▸ **TASK REQUIREMENTS**:
a - Duplicate the passage of the Black Bird Rising review starting with "Something I’ve come" and going on through "me to start.".
b - According to the Black Bird Rising review, why does the project's name take on greater significance?
c - Resume the Black Bird Rising review after its final sentence.

▸ **DOCUMENT**:
Something I’ve come to love over the course of the year I’ve been writing for Resounding Footsteps is the discovery of new genres that push the boundaries of what I understood as music. I’ve found hundreds of bands, dozens of labels, and dozens more genres that I didn’t even know existed before. One such genre is gothic country. I supposed I always knew it existed on the periphery. I knew it was there in theory but I never paid enough attention to really understand the music, understand the narrative possibilities within the music. Even now, after several months of research, listening, and theorizing I know I am still far behind on the subject. However, even in my unwisdom (yes I made that up) I have been able to understand things. Black Bird Rising, a three song self-titled EP, is probably the best place for me to start.
And what a start! Even though the album is only three songs and under twenty minutes of music, there is a lot to unpack here. The music is slow and moody, it’s the kind of music you would think to find in smoke filled rooms behind the bar after midnight. It’s heavy but it’s not, it has an acoustic power that lends it weight but doesn’t give it a heavy sound. I hope that makes sense to someone besides me. There are only a few sounds on this album, and sparse as they might be, they fill the room up perfectly. The music of Black Bird Rising doesn’t need to be loud, it needs to be profound. And by the gods it is! It’s a slow burning work of art, the sounds echo and reverb but not in the way that we know ambient music and sounds do. It echoes in a natural, organic way. The sound is earthy; it has a feel about it that can only come from earth herself. Going with that theme, the name for the album, and the project, Black Bird Rising is given an even greater significance. There is now a link between the earthy tones of the album and the spiritual name of the project. It’s a full, recognizable and undeniable circle.

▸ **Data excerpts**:
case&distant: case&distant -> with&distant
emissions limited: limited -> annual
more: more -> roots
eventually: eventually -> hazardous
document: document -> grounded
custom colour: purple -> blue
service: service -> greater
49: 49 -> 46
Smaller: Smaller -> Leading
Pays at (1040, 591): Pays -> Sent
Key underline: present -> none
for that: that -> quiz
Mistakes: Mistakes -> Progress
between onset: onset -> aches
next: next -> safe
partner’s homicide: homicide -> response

▸ **ANSWERS BELOW**:
a -
Something I’ve come to love over the course of the year I’ve been writing for Resounding Footsteps is the discovery of new genres that push the boundaries of what I understood as music. I’ve found hundreds of bands, dozens of labels, and dozens more genres that I didn’t even know existed before. One such genre is gothic country. I supposed I always knew it existed on the periphery. I knew it was there in theory but I never paid enough attention to really understand the music, understand the narrative possibilities within the music. Even now, after several months of research, listening, and theorizing I know I am still far behind on the subject. However, even in my unwisdom (yes I made that up) I have been able to understand things. Black Bird Rising, a three song self-titled EP, is probably the best place for me to start.

b - The album's sound is earthy, with a feel that seems to come from the earth herself, and this creates a link with the spiritual name of the project. The reviewer calls that connection a full, recognizable and undeniable circle.

c -
The vocals are a selling point for the album, actually. Even though the first time I listened to the album I wasn’t a huge fan of them. They take some getting used to but I urge you to take that time. Once all the sounds sort of blend and meld in your head, the vocals are irreplaceable. They are thick and hypnotic, they are droning and buzzy against the smooth strum of the guitar. Together they for a perfect balance of rough and smooth. After a few listens I began to like the vocals more and more to the point I found myself humming along with the music. The vocals are those of the apocalyptic cult leader, full of sinister wisdom and entrancing melody. Once it begins playing, it’s hard to turn off.
The entire atmosphere feels as though it’s a missing Johnny Cash era album. It has that same sort of power and gravitas encapsulated into a deceptively simple frame. It’s the picture of life that we don’t often want to acknowledge. It’s the world of pain and melancholy but even in that sort of drug addled, dirty world there is a sort of beauty. It’s a beauty that can only be found by those that refuse to look away and have the soul of a poet. Black Bird Rising uncovered some gold in the steam filled alleyways. I love it.
The music is ritualistic, yet deceptively so, it doesn’t feel as though it’s a ritual album. It’s an urbanized ritual, I suppose you could call it. There’s a structure to the album, a labyrinthine structure that fits the harsh yet melodic dichotomy of the album. You can miss this album, no matter what kind of music you enjoy, you will find something to love in this album.
Highlight: Fire into the Cosmic Sun
If you enjoyed this try: Carl S Williams, Me and the Man, The Sword
Support the artist!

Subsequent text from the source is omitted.